--- Selected text ---

As Einstein said, the only boundaries we have are those we give ourselves. Have my boundaries changed since having MC? Of course! But I'm baby-stepping my way towards a fuller life. I believe it's also true that if we can dream something, we can achieve it. Yes, even with MC. My darkest days were those where I could not dream at all. They lasted a long time. And they scared me. They were my FEAR. And I've moved past them, and you will too.
Something is still actively triggering you. I really hope you find out what it (or they) is, Gail, and when you do, those symptoms (and the fear they bring with them) will subside. And you will feel the love for yourself and love for your life again. And I for one can't wait for that to happen for you!
Hugs,
~ Holly
Sending out a big hug. I, too, am so sorry you are going through such a tough time. We've all been there, and appreciate you sharing your story. As a newbie, I'm still finding my way and obviously others here have much more experience and wisdom than I do.
Even before my actual MC diagnosis, my emotional and physical issues were so strong, and I recognized them as FEAR. When the diagnosis of MC finally came, it was almost a relief to be able to give this awful point of view in my life a name. Since then, and finding this board, I am trying each day to further separate the fear from the MC. And it is happening, little by little, and with each baby step I feel more hopeful about my life, and more empowered and determined to make it the best I can.
I'm not strong enough right now to be able to go to the market; fortunately for me, Safeway has an online order and home delivery service. I use that, and also order from smile.Amazon.com . I live alone and like many others here, often feel like a hermit or recluse. I have a small RV that I look out on in my front yard every day, and long to feel confident enough to go on a trip again! (After all, I could stock and cook my own food and it has a bathroom!) I'm getting closer.

--- Listed entries ---

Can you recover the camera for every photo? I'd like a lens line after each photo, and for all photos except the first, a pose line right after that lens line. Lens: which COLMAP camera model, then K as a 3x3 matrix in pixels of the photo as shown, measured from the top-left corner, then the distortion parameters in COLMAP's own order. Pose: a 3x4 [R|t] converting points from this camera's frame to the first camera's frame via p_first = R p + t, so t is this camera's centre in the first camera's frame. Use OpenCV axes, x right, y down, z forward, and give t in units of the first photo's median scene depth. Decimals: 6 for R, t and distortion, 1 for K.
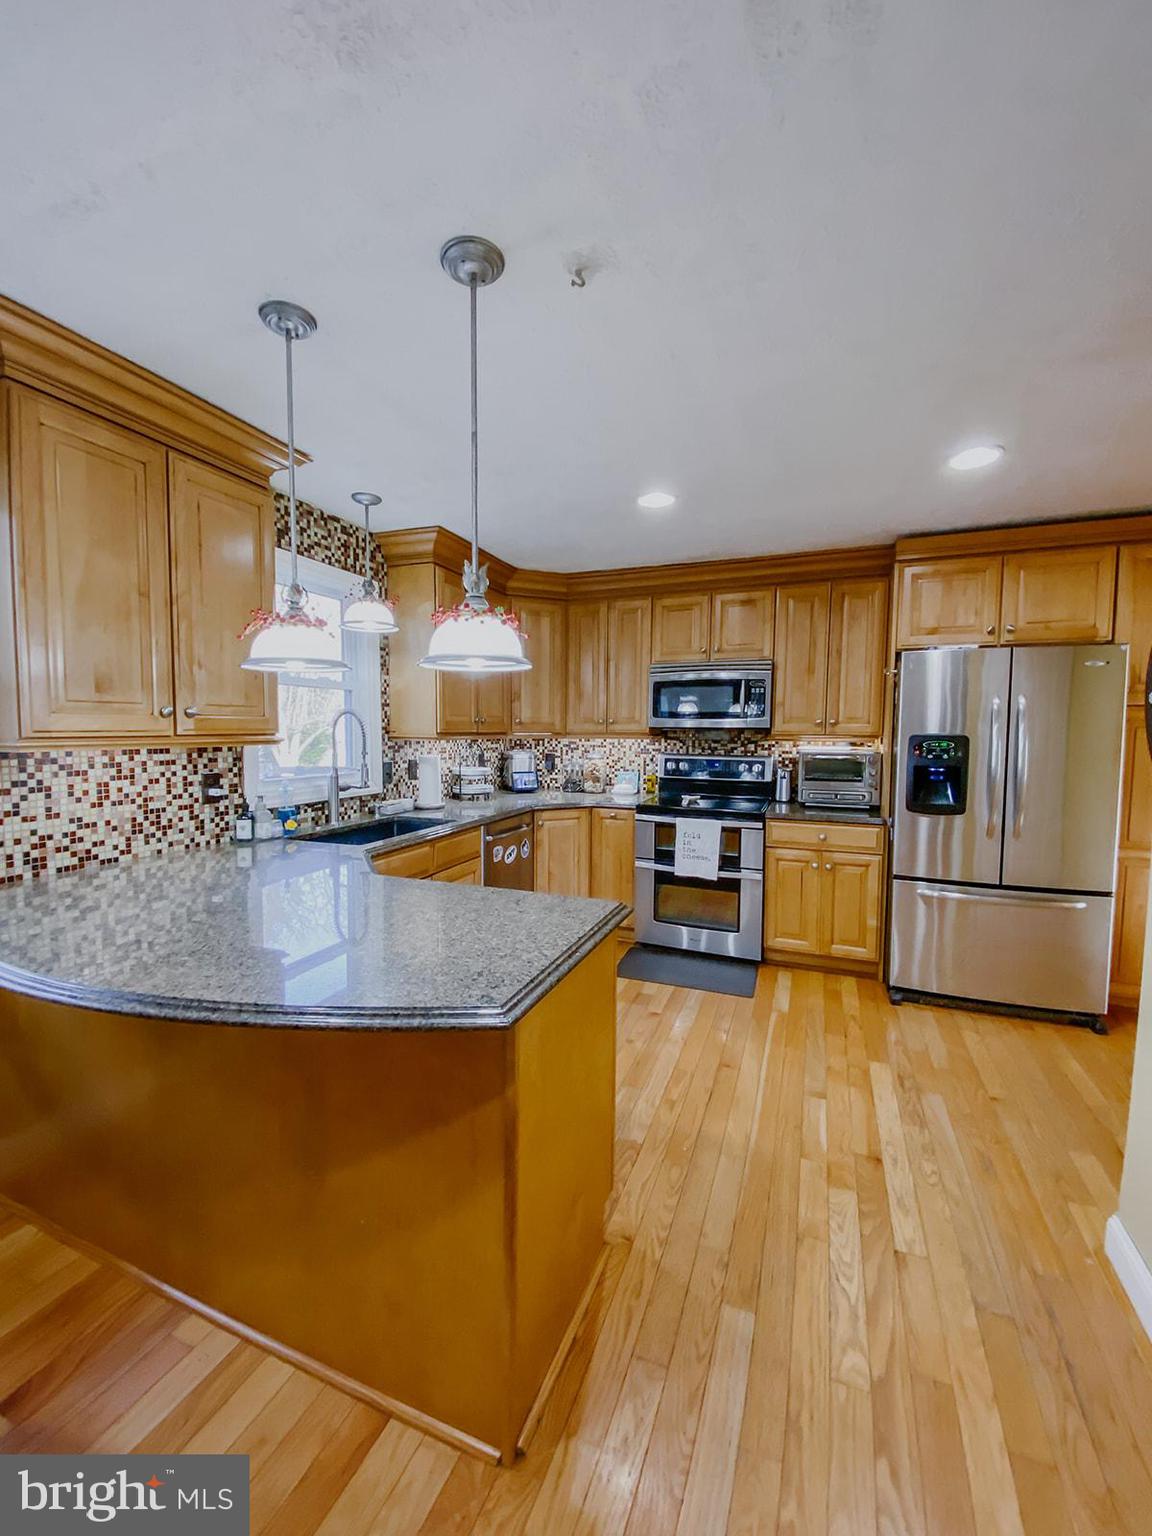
lens RADIAL K [[616.9, 0, 572.1], [0, 616.9, 772.6], [0, 0, 1]] dist [0.028303, -0.027601]
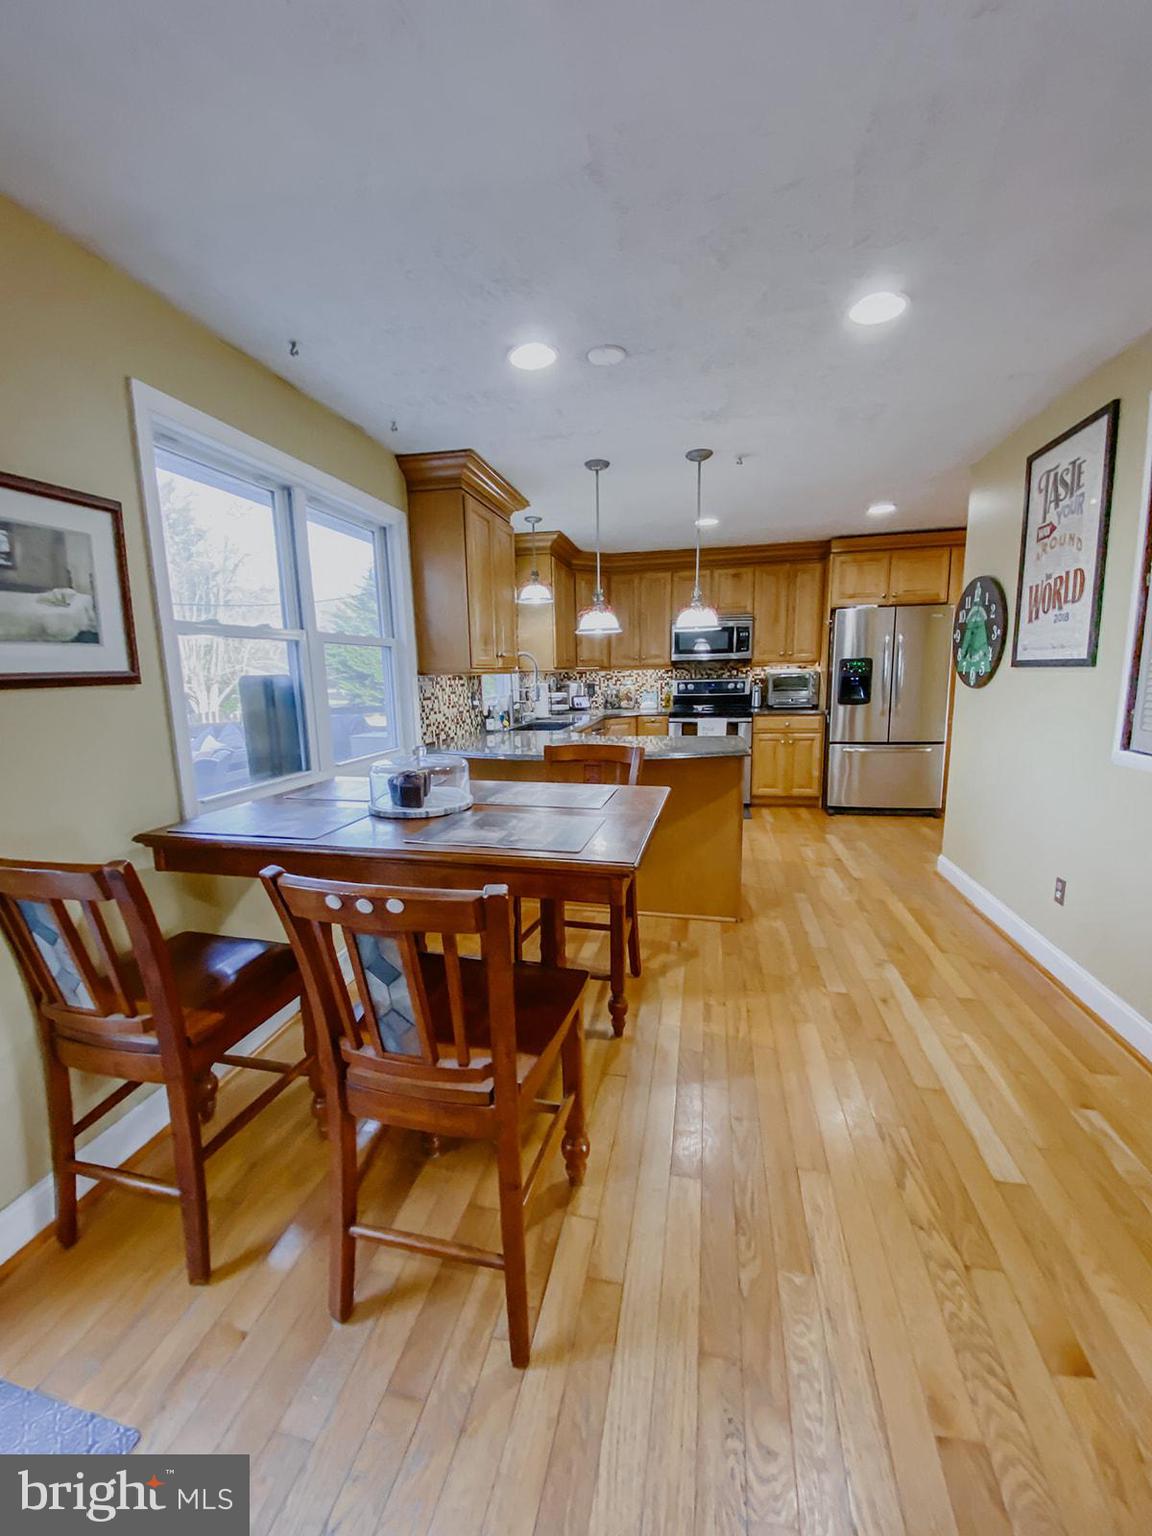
lens RADIAL K [[616.9, 0, 572.1], [0, 616.9, 772.6], [0, 0, 1]] dist [0.028303, -0.027601]
pose [[0.986221, -0.057117, 0.155258, -0.465687], [0.043105, 0.994810, 0.092167, 0.061468], [-0.159716, -0.084205, 0.983565, -0.587067]]
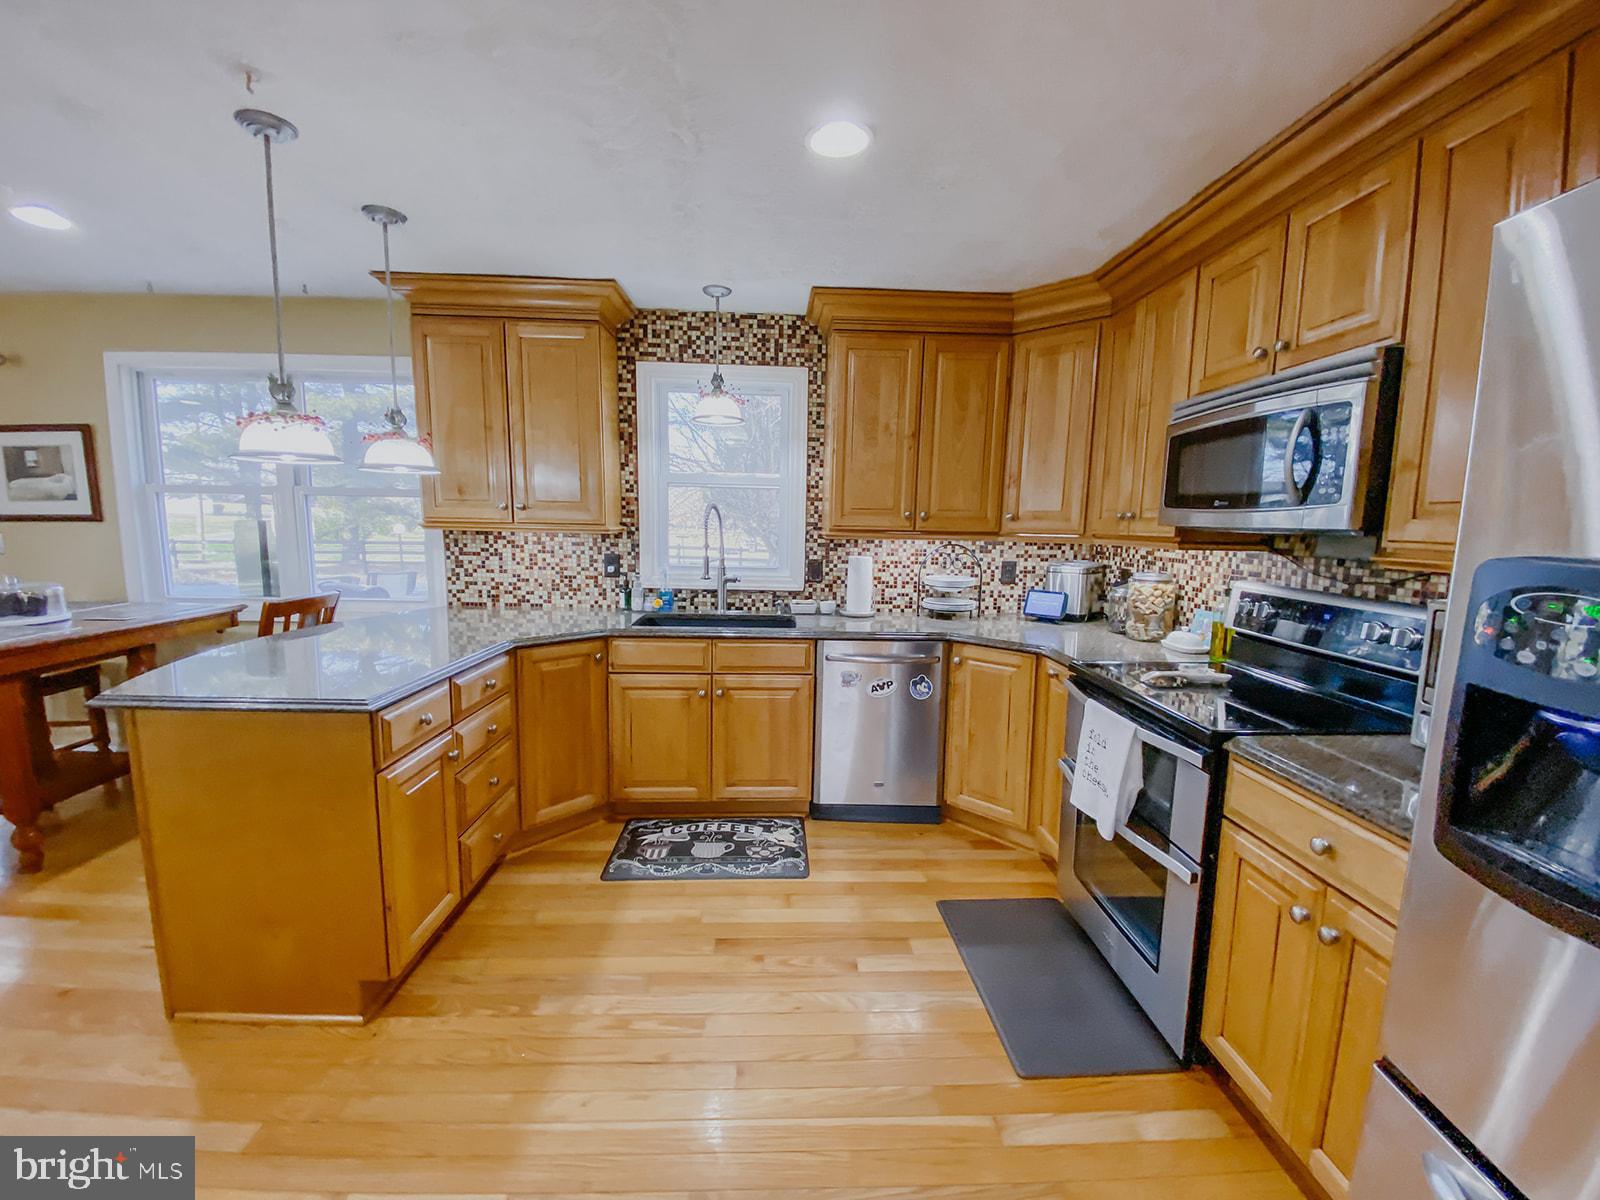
lens RADIAL K [[644.9, 0, 800.7], [0, 644.9, 609.9], [0, 0, 1]] dist [0.038773, -0.028325]
pose [[0.402082, 0.126850, -0.906774, 0.664846], [-0.083906, 0.991294, 0.101468, -0.043808], [0.911751, 0.035285, 0.409226, 0.638890]]
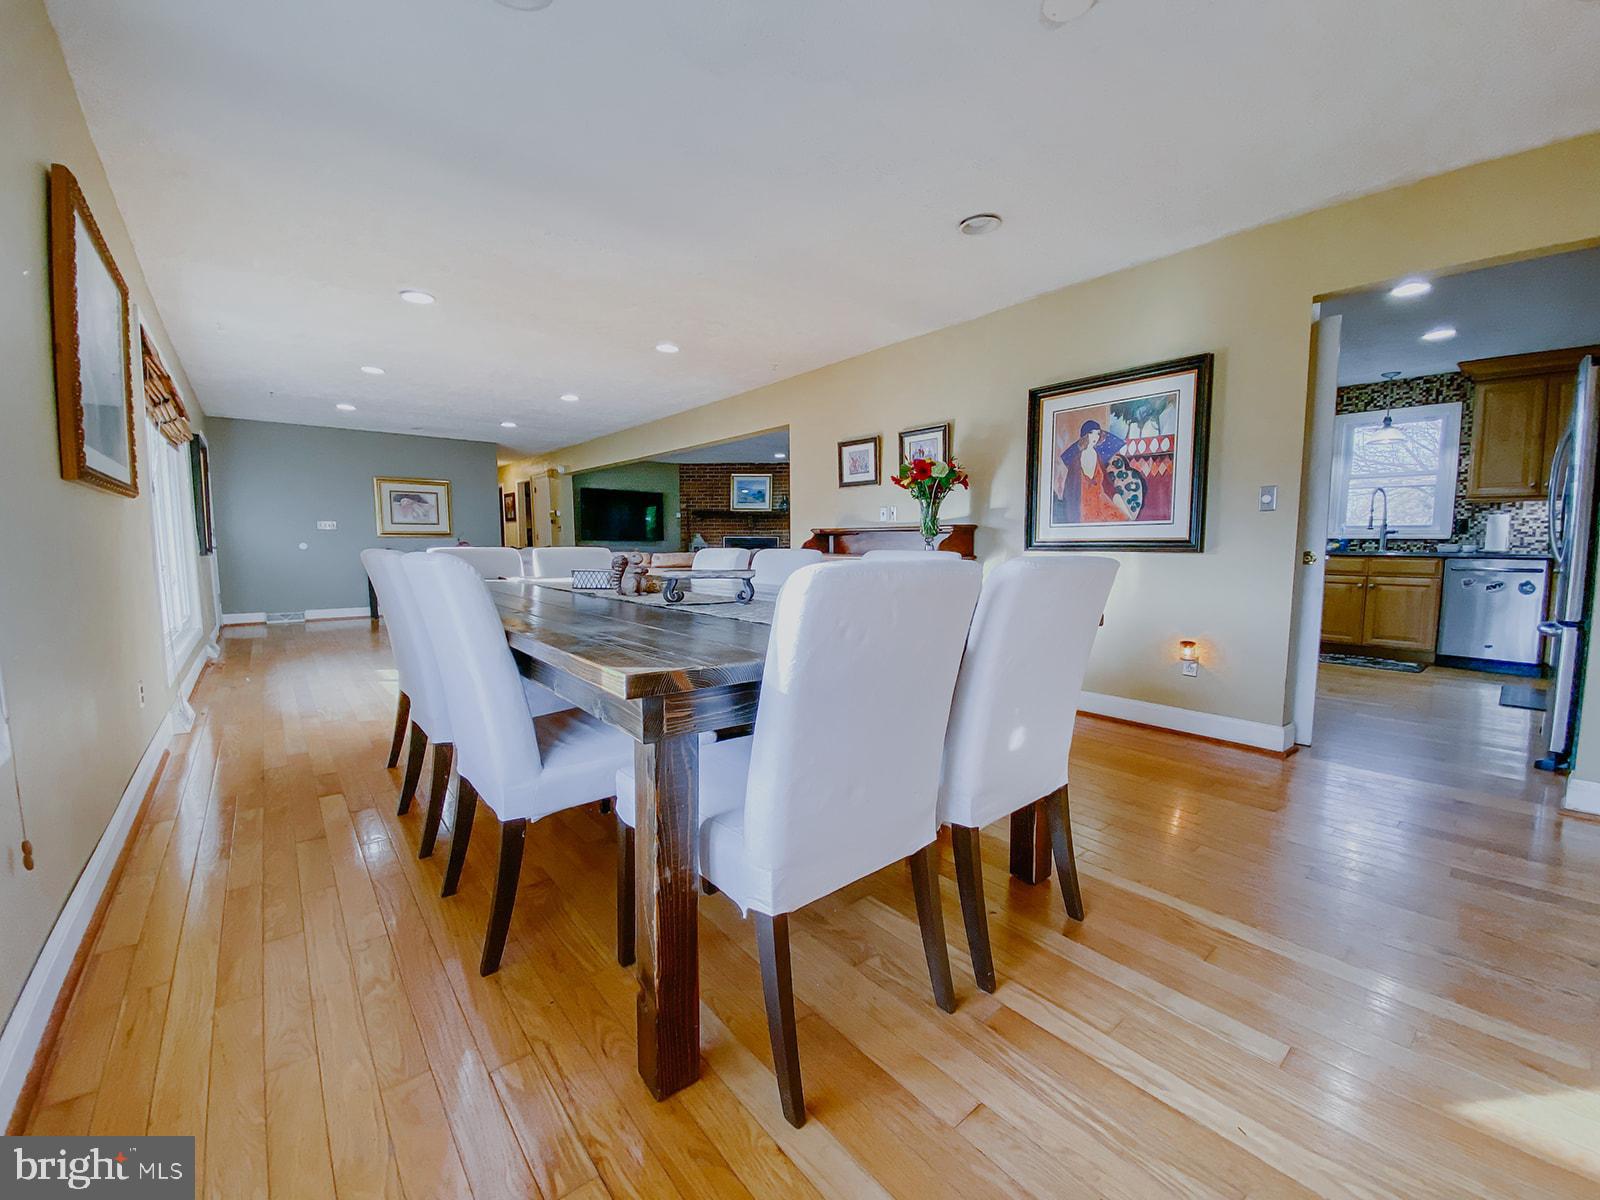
lens RADIAL K [[644.9, 0, 800.7], [0, 644.9, 609.9], [0, 0, 1]] dist [0.038773, -0.028325]
pose [[-0.477092, 0.076642, -0.875505, 2.064637], [-0.071046, 0.989566, 0.125343, 0.129660], [0.875977, 0.122001, -0.466669, 0.398306]]
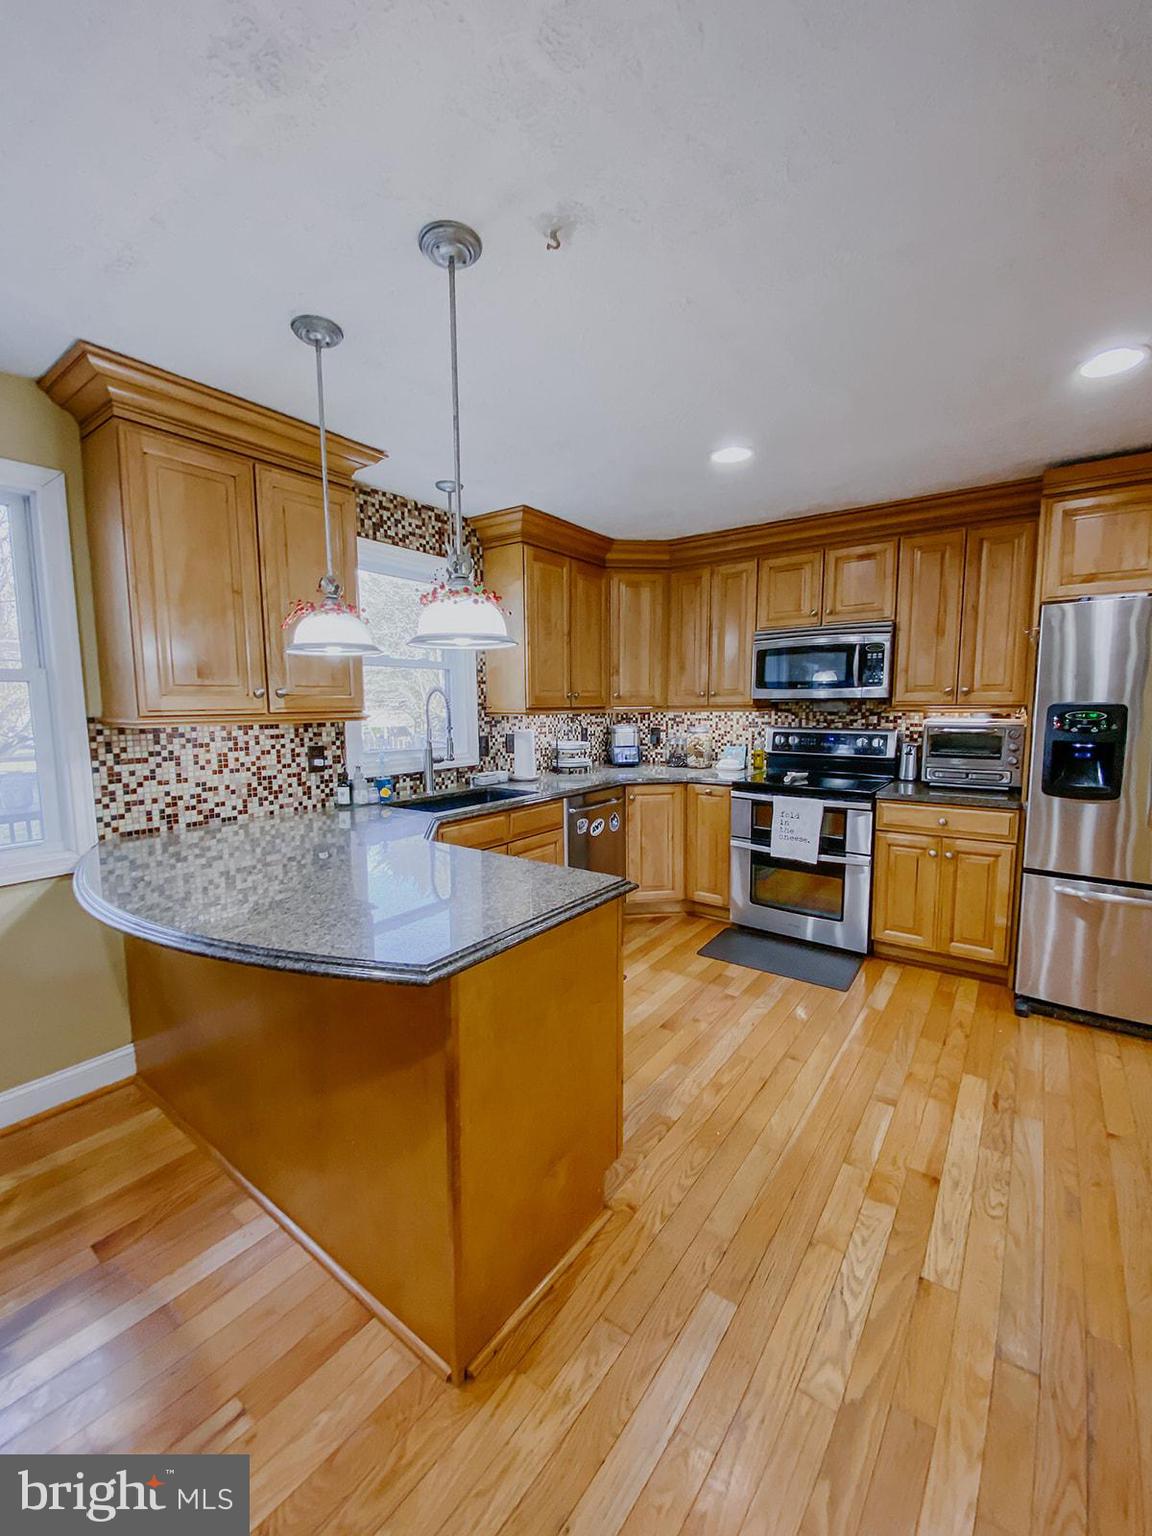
lens RADIAL K [[616.9, 0, 572.1], [0, 616.9, 772.6], [0, 0, 1]] dist [0.028303, -0.027601]
pose [[0.966186, 0.015737, -0.257367, 0.134342], [-0.004789, 0.999059, 0.043110, -0.001013], [0.257803, -0.040420, 0.965352, 0.014247]]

---

## Assignment A
Please quote the part of the MC forum posts that opens with the words containing "As Einstein said, the" and closes with "you will too.".
## Assignment B
Answer these questions from the MC forum posts:
(i) Whom does the first writer quote about boundaries?
(ii) Which store's online order and home delivery service does the later writer use?
(iii) What does the later writer keep in the front yard?
## Assignment C
Proceed with the MC forum posts from the point where they stop.

## Expected answer A
As Einstein said, the only boundaries we have are those we give ourselves. Have my boundaries changed since having MC? Of course! But I'm baby-stepping my way towards a fuller life. I believe it's also true that if we can dream something, we can achieve it. Yes, even with MC. My darkest days were those where I could not dream at all. They lasted a long time. And they scared me. They were my FEAR. And I've moved past them, and you will too.

## Expected answer B
(i) Einstein
(ii) Safeway
(iii) A small RV

## Expected answer C
The first thing that had to happen is to get those horrible symptoms you're describing to GO AWAY. I had to become a trigger detective (still am, and always will be), and with the help of this board, am finally on the road to figuring that out. Yes, heat and humidity, incredible fatigue, stress, anxiety, different foods, toxins, nutritional deficiencies ... so many things can affect us.
When I tried to look at MC as a whole, everything became overwhelming and I too felt my life was over. But I decided I didn't want my life to be over. Would it be different? Yes. Would I have to give up all my dreams? I decided ... no. I decided my life was worth fighting for. And although I live alone, with this board, I don't FEEL so alone.
I'll share with you a little of my journey, not to say you should do what I did, but to show the steps. I have symptoms of fat malabsorption so even though my 48 hour fecal fat test was under the accepted limit, I still take digestive enzymes prior to eating. I also take l-Glutamine and VSL3 probiotics very early in the morning as I feel they are calming to my intestines. I drink hot bone broth or chamomile tea with a little lemon juice after eating (a hot liquid after eating helps digestion; hot lemon juice is alkaline; cold lemon juice is acidic and not good for healing). I take a Zyrtec or Allegra antihistamine in the morning and a Benadryl at night as I have a lot of histamine/inflammation/mast cell issues.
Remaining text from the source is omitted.